AIM OF THE EXERCISE -
Your answer should be the lines below from the one holding "decorative pillow: present" through the one holding "sneaker: none [891,591,944,622]", copied exactly and with nothing else.

DATA SHOWN -
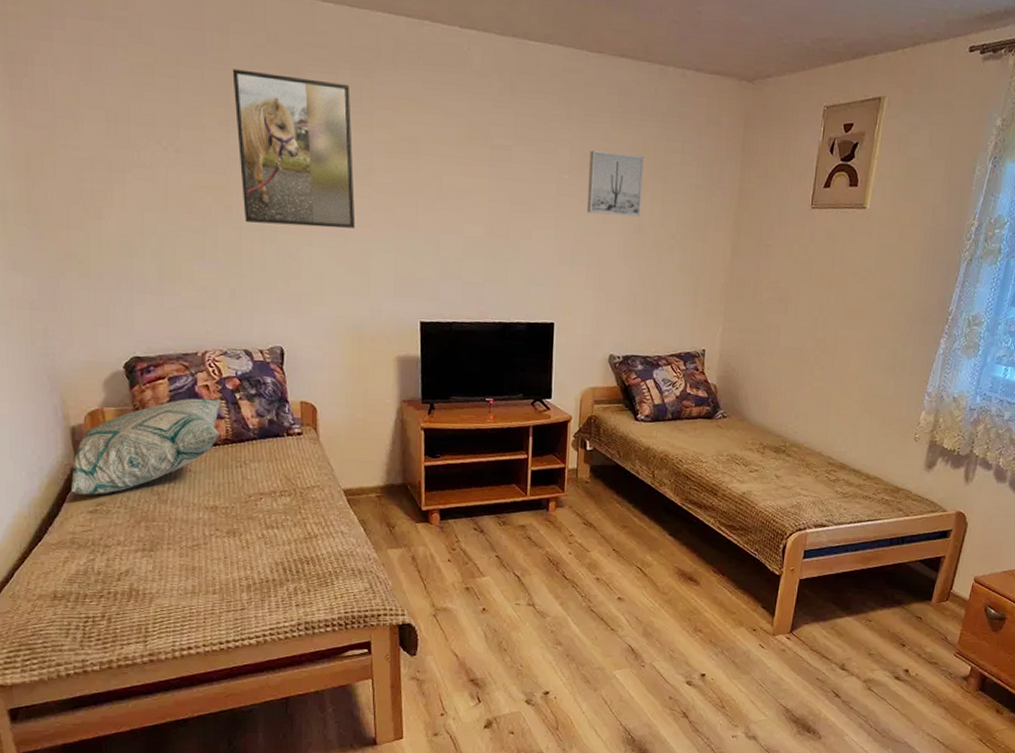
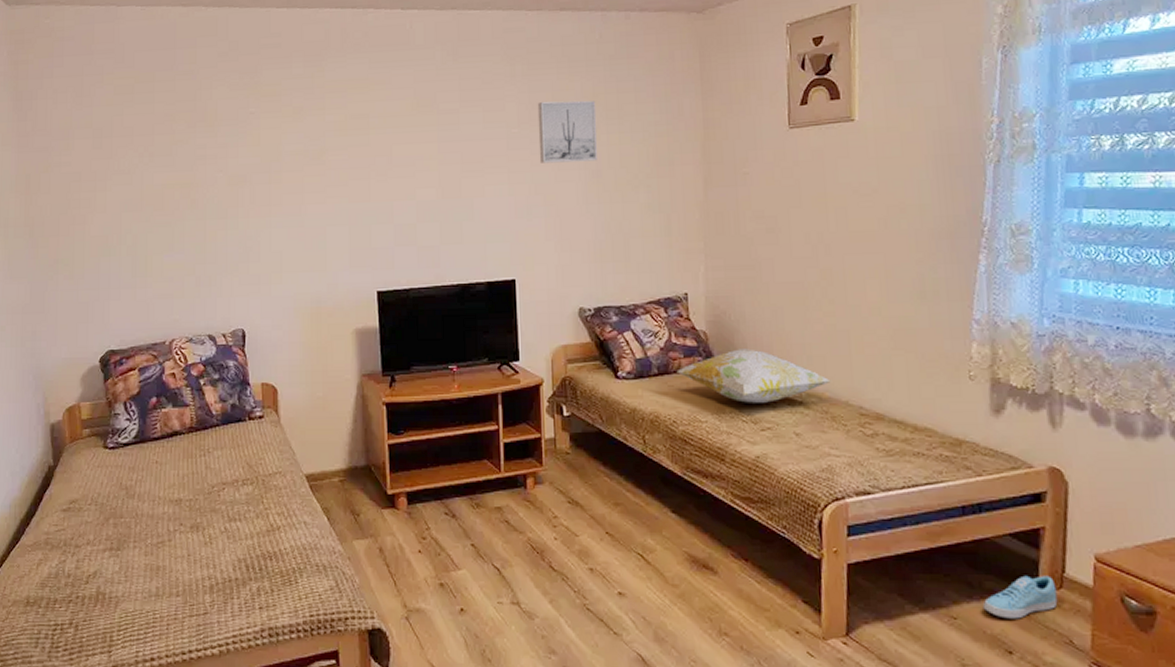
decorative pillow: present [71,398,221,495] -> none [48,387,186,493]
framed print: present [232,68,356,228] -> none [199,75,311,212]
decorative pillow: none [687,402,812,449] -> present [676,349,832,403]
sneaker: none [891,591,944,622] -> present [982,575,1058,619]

* * *

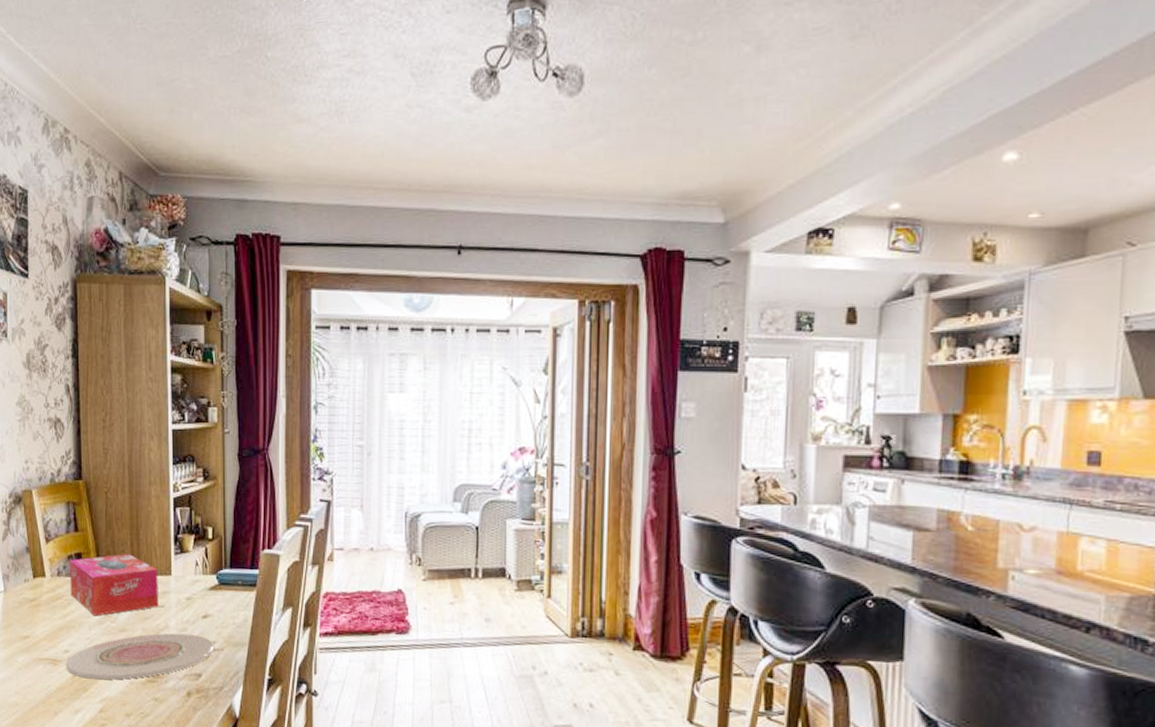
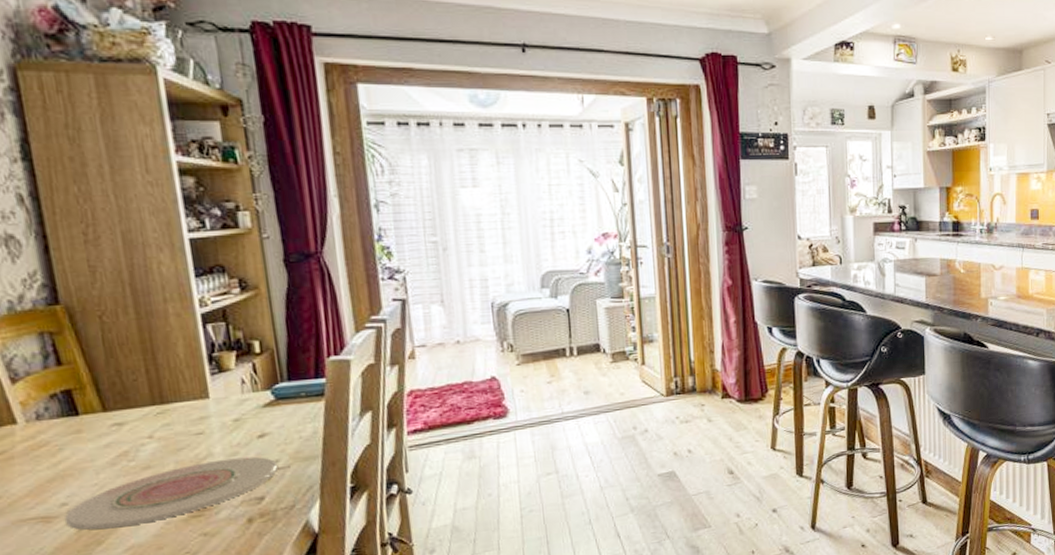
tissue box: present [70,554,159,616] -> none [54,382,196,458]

TASK RESPONSE -
decorative pillow: present [71,398,221,495] -> none [48,387,186,493]
framed print: present [232,68,356,228] -> none [199,75,311,212]
decorative pillow: none [687,402,812,449] -> present [676,349,832,403]
sneaker: none [891,591,944,622] -> present [982,575,1058,619]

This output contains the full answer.